Sixteen-year-old Whisper, who has a cleft palate, lives in an encampment with three other young rejects and their caregiver, Nathanael. They are outcasts from a society (in the not-too-distant future) that kills or abandons anyone with a physical or mental disability. Whisper’s mother visits once a year. When she dies, she leaves Whisper a violin, which Nathanael teaches her to play. Whisper’s father comes to claim her, and she becomes his house slave, her disfigurement hidden by a black veil. But when she proves rebellious, she is taken to the city to live with other rejects at a house called Purgatory Palace, where she has to make difficult decisions for herself and for her vulnerable friends.
“I would be strong. I would be more than this place wanted me to be.”

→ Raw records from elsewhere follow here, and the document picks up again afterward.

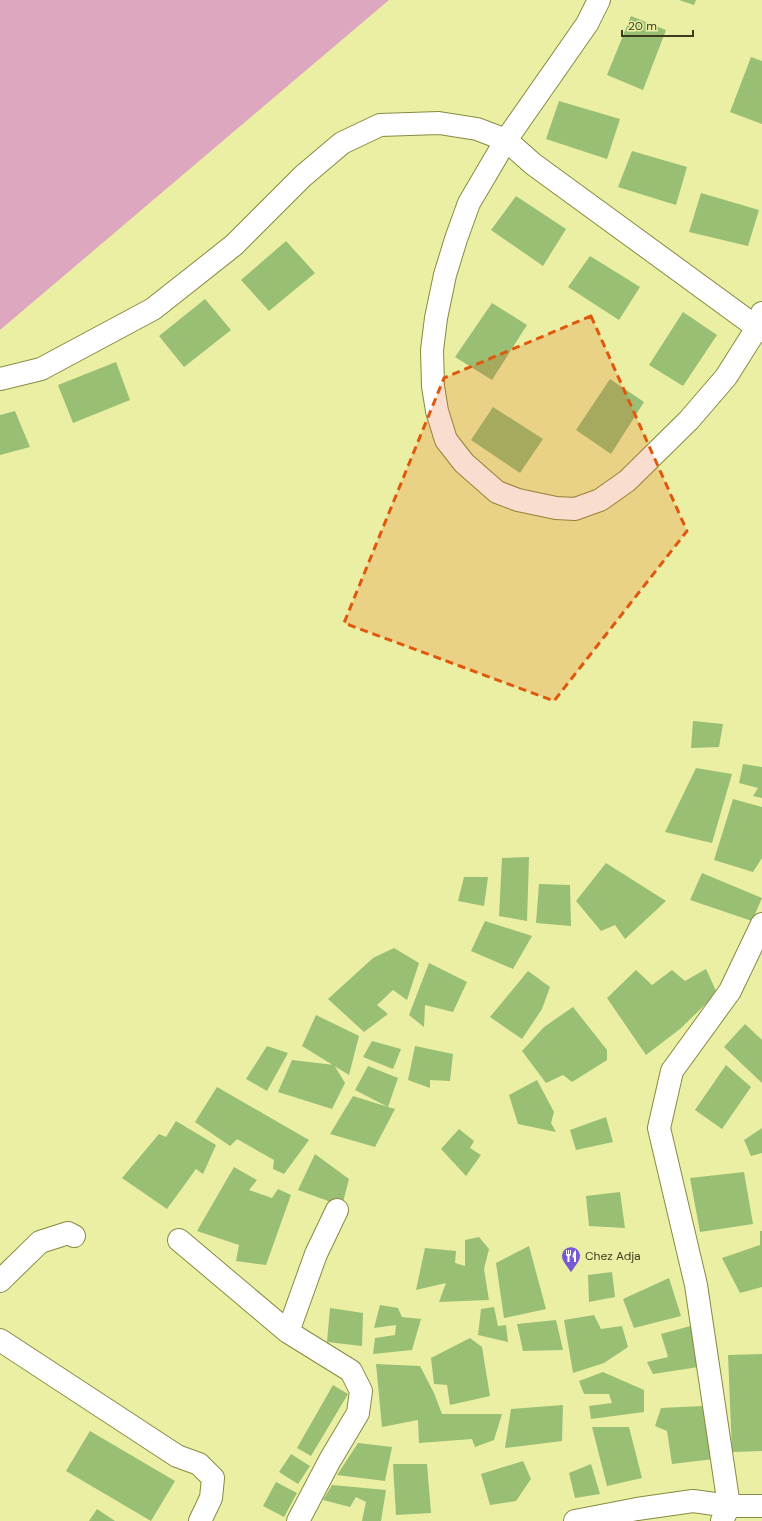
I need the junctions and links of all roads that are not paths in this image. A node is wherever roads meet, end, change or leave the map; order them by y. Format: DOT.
graph roads {
  1 [pos="599,0"];
  2 [pos="506,140"];
  3 [pos="760,324"];
  4 [pos="0,379"];
  5 [pos="762,924"];
  6 [pos="337,1210"];
  7 [pos="74,1236"];
  8 [pos="179,1240"];
  9 [pos="0,1281"];
  10 [pos="288,1332"];
  11 [pos="0,1340"];
  12 [pos="762,1506"];
  13 [pos="726,1514"];
  14 [pos="200,1521"];
  15 [pos="298,1521"];
  16 [pos="576,1521"];
  1 -- 2 [label="street"];
  2 -- 3 [label="street"];
  2 -- 3 [label="street"];
  2 -- 4 [label="street"];
  5 -- 13 [label="street"];
  6 -- 10 [label="street"];
  7 -- 9 [label="street"];
  8 -- 10 [label="street"];
  10 -- 15 [label="street"];
  11 -- 14 [label="street"];
  12 -- 13 [label="street"];
  13 -- 16 [label="street"];
}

The thing that I most admired about WHISPER was Whisper herself. She’s incredibly different from all other YA heroines I’ve ever come across. As I got through WHISPER I saw that as a good and a bad thing. Even though she’s looked as a monstrosity, she never bows down and her quiet determination is something that was new to me. There was nothing especially loud or boisterous about her, and her desire to deal with the situations she was thrown into was amazing.
I had a few reservations about this book. Not everyone will like it. It’s slow to start and slow to end, the pacing going along at a crawl almost. There’s something that made me keep on going though, and it was well worth it. I love the end of the story, everything coming together at once. I was disappointed with the back story to the world and how it came to be the way that it was. I mean–there are things that say here and there that there was an epidemic where kids were born with birth defects–but kids are born with birth defects now. There are people such as that described in WHISPER now, and there are organizations and people everywhere working to help those people. What happened to the organizations and all the people that care? That didn’t make sense to me, and that was my biggest hold out on WHISPER.
Overall though, I really enjoyed this debut. I think it brought a lot of unique concepts and things to think about to mind, and there were so many heartwarming moments where Whisper triumphed over the injustices done to her. The “bad guys” to this story were well portrayed and pulled off. I love the relationships she makes and the people she meets, the plot connecting each person to each other and showing that there are good people even in the midst of evil. Even though this story had it’s dry patches, I loved reading WHISPER. 3.5 stars.
An ARC copy of this book was provided by the author in exchange for an honest review.